Azusa suddenly stood up, making Justin crash to the ground.
She walked towards Spirit, then crouched next to him.
Spirit, frozen in fear, sat there, whimpering.
Azusa smirked and pushed up her glasses.
She gave him a friendly-but-threatening pat on the shoulder.
"Still think I'm not threatening?" She asked quietly.
Spirit, still frozen in fear, could only shake his head.
"Good." Azusa patted his cheek like a mother would do to son, and sat back down next to Justin.
Everyone stared at either Spirit, amused, or Azusa, frightened.
"What's everyone looking at?" She snapped, and everyone looked away quickly.
Justin passed the hat to a sweat-dropping Lord Death.
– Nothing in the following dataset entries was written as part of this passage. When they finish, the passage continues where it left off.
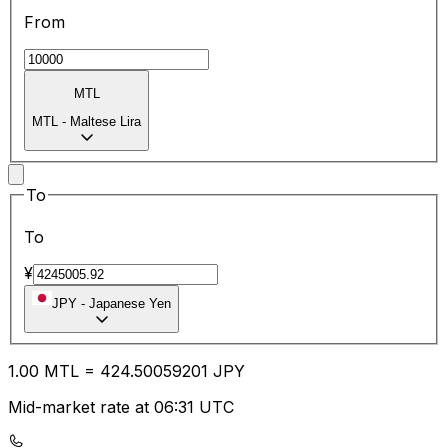
From
MTL
MTL
-
Maltese Lira
To
To
¥
JPY
-
Japanese Yen
1.00
MTL
=
424.50
059201
JPY
Mid-market rate at 06:31 UTC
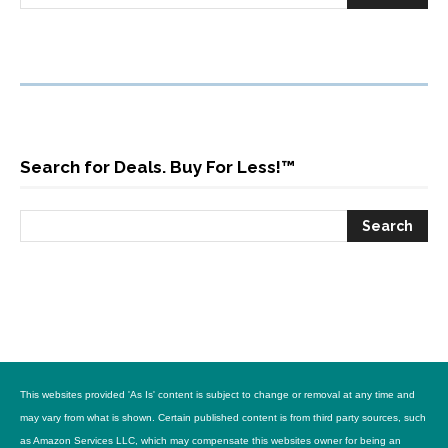
Search for Deals. Buy For Less!™
This websites provided 'As Is' content is subject to change or removal at any time and
may vary from what is shown. Certain published content is from third party sources, such
as Amazon Services LLC, which may compensate this websites owner for being an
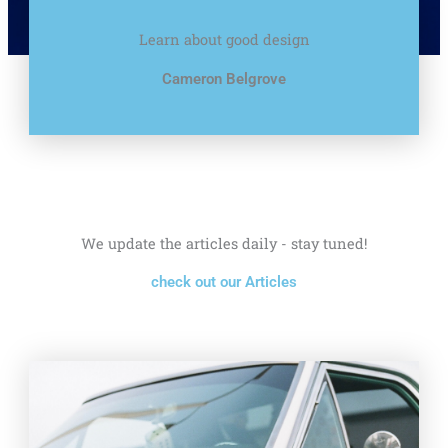
Learn about good design
Cameron Belgrove
We update the articles daily - stay tuned!
check out our Articles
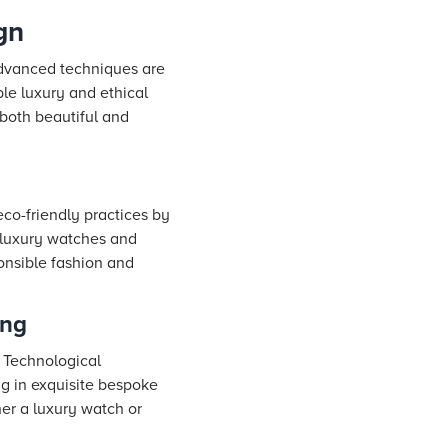
gn
 advanced techniques are
le luxury and ethical
 both beautiful and
co-friendly practices by
o luxury watches and
onsible fashion and
ing
. Technological
ng in exquisite bespoke
her a luxury watch or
"Pick a person and tell them what you would do to them if they were your slave. Then, the person has the choice to become your slave if they want to."
Lord Death looked at Kid, who sweat-dropped.
"We'd spend a whole day together! We'd hug, wrestle, and I could teach you how to knit." Lord Death said proudly.
Kid snickered, but covered it up with a cough.
"Um, sure, Dad, we'll do that tomorrow, if you want..." Kid sighed, tugging at his collar.
"YAHHH!" Lord Death cheered, throwing his hands up in the air, then passing the hat to Sid.
"For all the rest of the night, begin your sentences with "All hail Queen Nefertiti."
Everyone laughed, and Sid smartly shut his mouth.